The film portrays the INA as the single force that will destroy colonialism, shuffles the timeline of Hindi cinema, and plays on nationalistic sentiment when the furiously busy plot veers off course. Pankaj Kumar’s brilliantly lit and composed frames created numerous striking images with ambiguous meaning. A mime performance for the British troops pokes fun at Adolf Hitler, as if to make excuses for INA founder Subhash Chandra Bose’s misguided attempts to ally with the Nazi dictator in the belief that the enemy’s enemy is a friend. An image of Russi on a tightrope, balancing his love for Julia with his recognition that the times have changed, proves to be an unwittingly apt metaphor for Bhardwaj’s wobbly attempt to create a romance of epic proportions.
Although Julia is one of the three key characters, she is the most disappointing one. Ranaut plays Julia with the feistiness that the actress exudes on and off the screen, but without the necessary depth. The movie originated as a biopic of Nadia, and although the filmmakers have denied that Julia is based on the actress (and have been asked by a court to pay Rs 2 crore in damages to Wadia Movietone), there is little doubt about Julia’s origins. Her eye mask, leather costumes, whip, derring-do and catchphrase “Bloody hell!” (which is repeated so often it loses its impact), have all been derived from Nadia.
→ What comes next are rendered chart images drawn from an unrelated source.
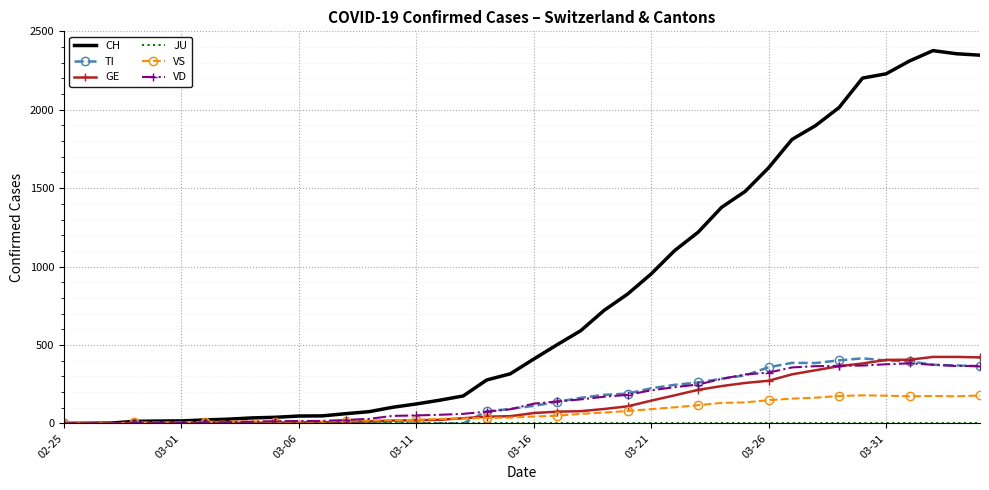

Which series has the widest spread of values?

CH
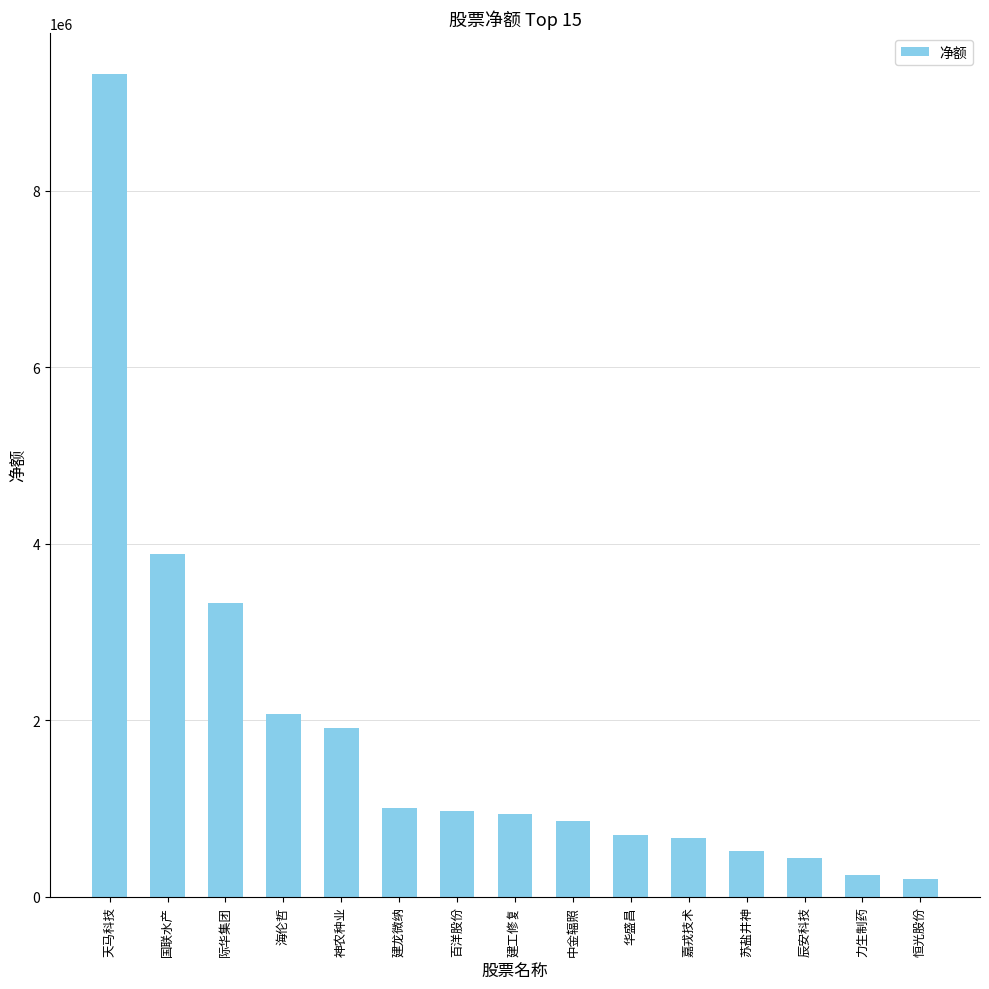

What position from the right is 中金辐照?

7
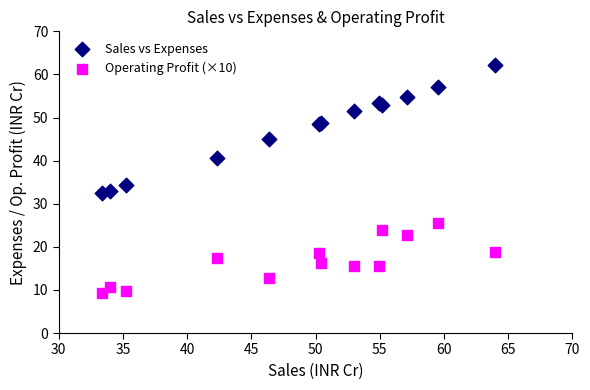

Which series contains the highest Y value?

Sales vs Expenses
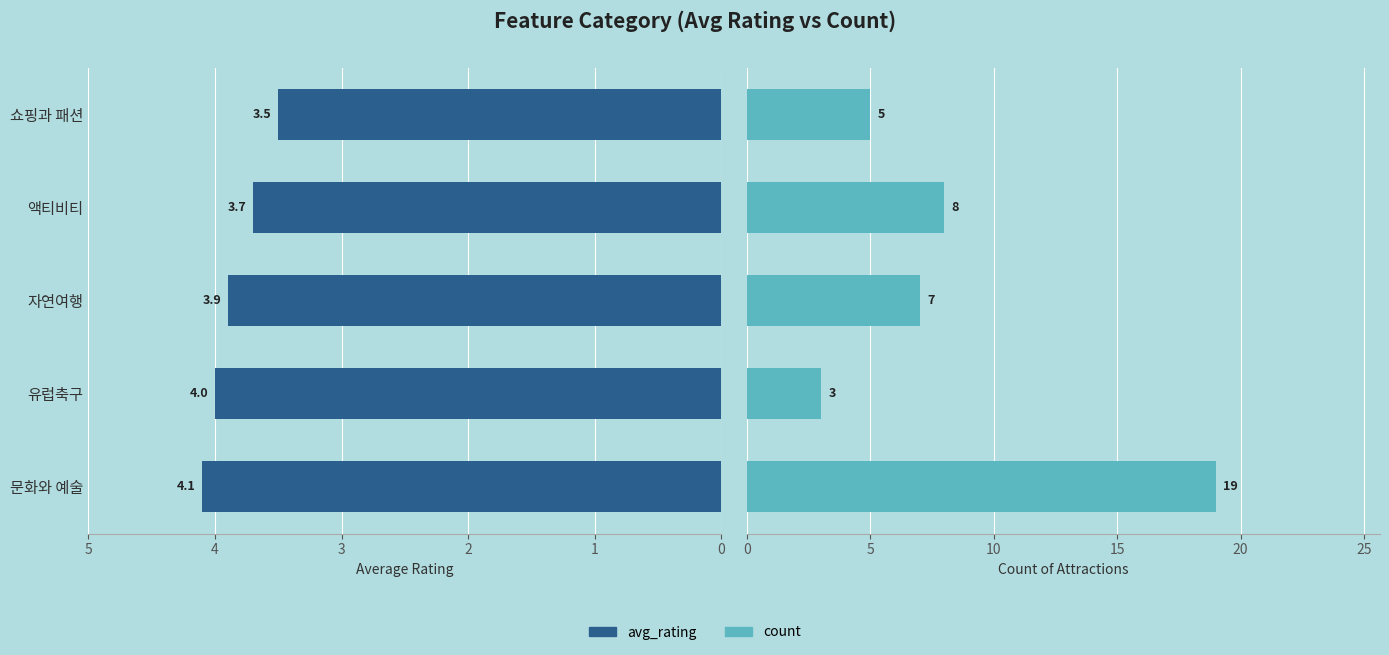

Which series has the widest spread of values?

count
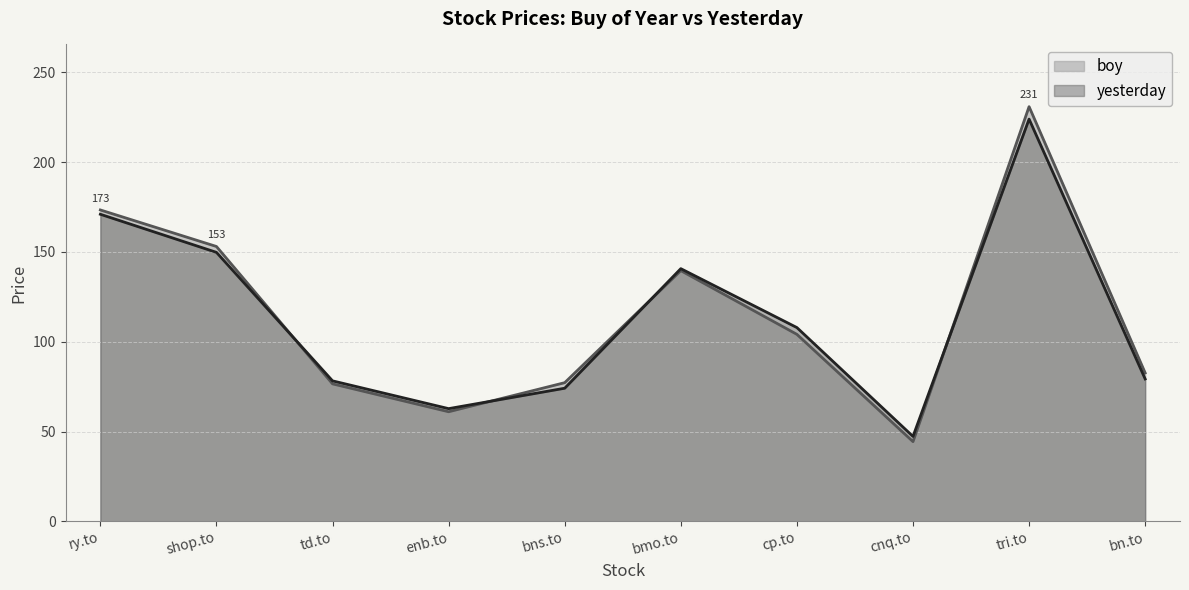

List the series in order of their peak value, lowest first.

yesterday, boy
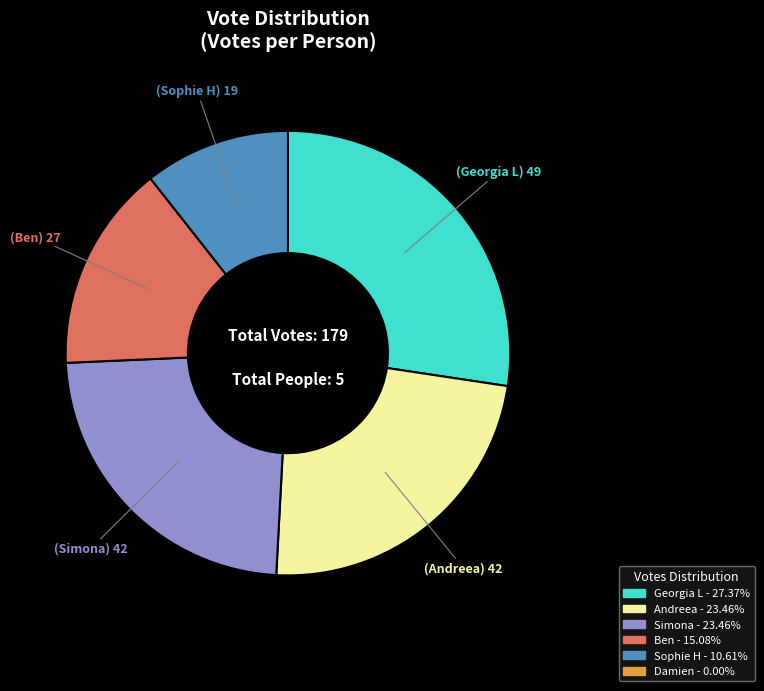

Is there a majority slice in this chart?

No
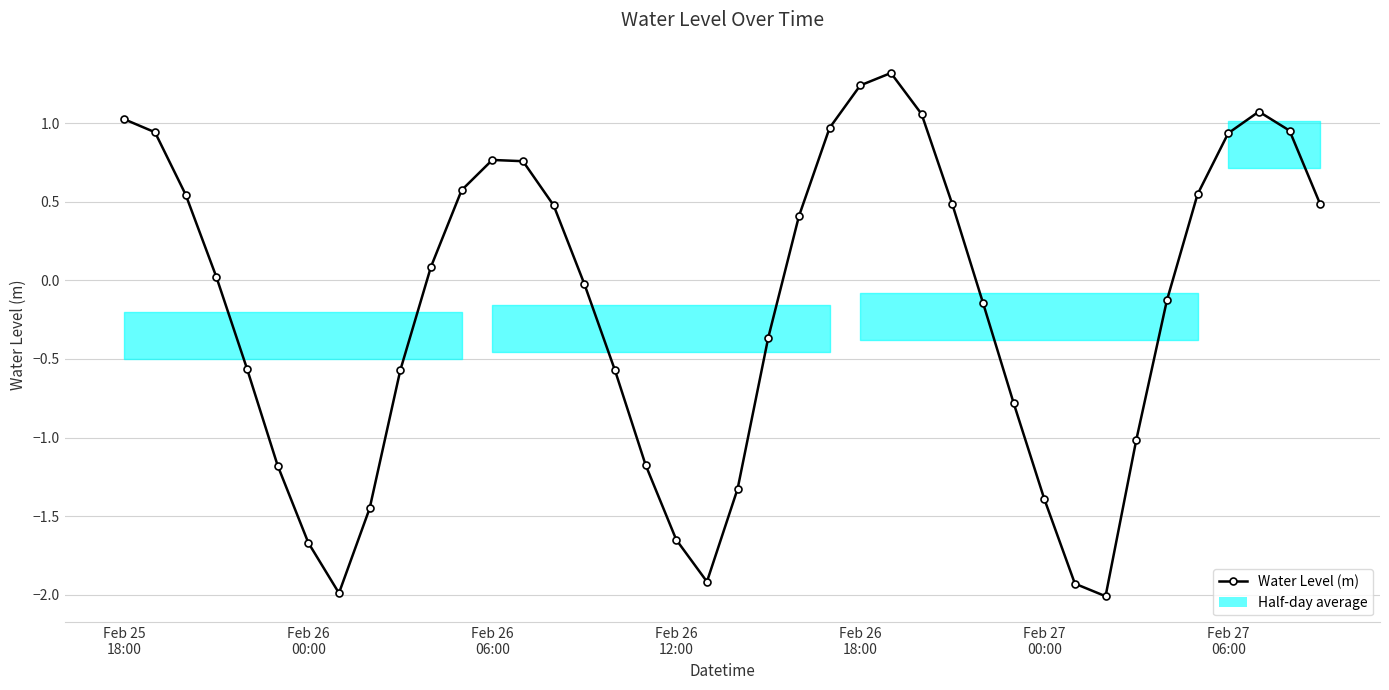

What is the difference between the maximum and minimum values?

3.3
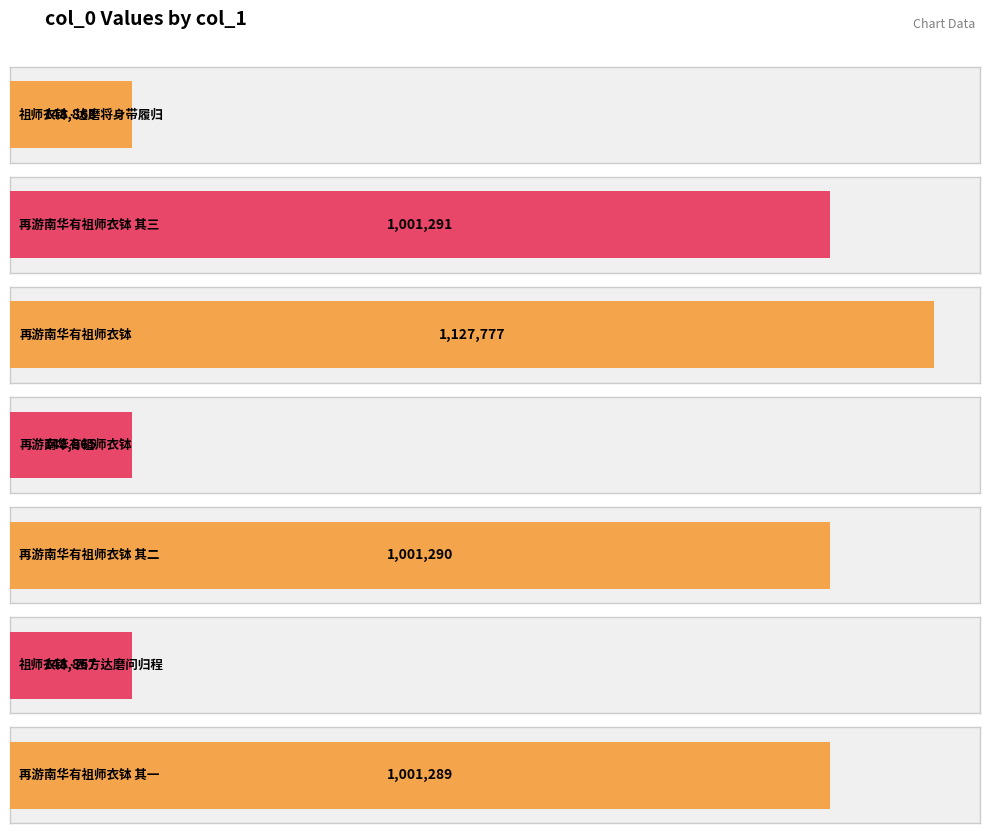

How many distinct data groups are displayed?

1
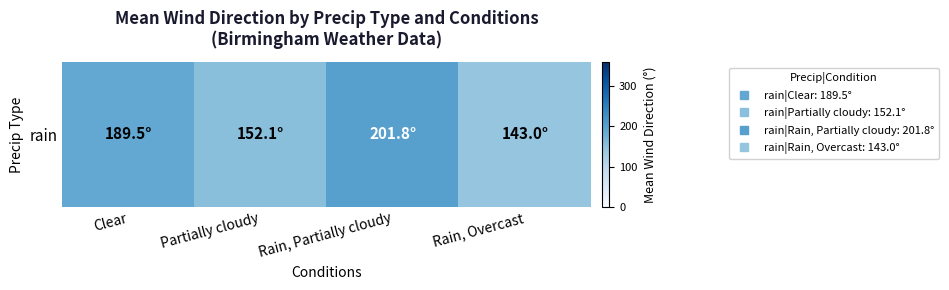

What is the sum of the values at Rain, Overcast and Clear?

332.5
However, Julia is a diet Nadia, who famously performed her own stunts, including lifting her adversaries off the ground. Julia’s physical weakness extends to her submissive personality. In thrall to Russi but equally attracted to Nawab, she shows no individual will until it’s too late. Julia’s feebleness is verbalised in two scenes. In one, Nawab tells her that there is no point killing her because she is already dead. In the other, Julia tearfully pleads for freedom from her captor.
If we were being generous, we might attribute Julia’s incompleteness to a subversive comment on the off-screen reality of film actresses in the 1940s, who exuded power on the screen but were puppets for patrons and producers off it. There is a less charitable way of regarding Julia – she is not fully formed because the movie loses interest in her once she meets Nawab. The soldier, nicely brought to life by Shahid Kapur, fares better. But the best character is Russi, brilliantly performed by Saif Ali Khan. The actor’s talent has been visible only rarely because of poorly-chosen roles and professional laziness. But in Rangoon, Khan is fully alert. He perfectly captures the body language of a wealthy Parsi from ’40s Mumbai as well as the despair of a man in love with a woman who is slipping away into Nawab’s younger and stronger arms.
Russi, a former actor, is one-handed, having lost part of his limbs in a stunt gone wrong. The mechanical claw that he has fixed to his severed arm is one of the metaphors that works in Rangoon. The movie’s strongest scenes are set in the Army camp where Russi and Nawab duel, literally and figuratively, for Julia’s soul. Since Rangoon equates love for another human being with love for the country, this romance, like the movie itself, is all over the place.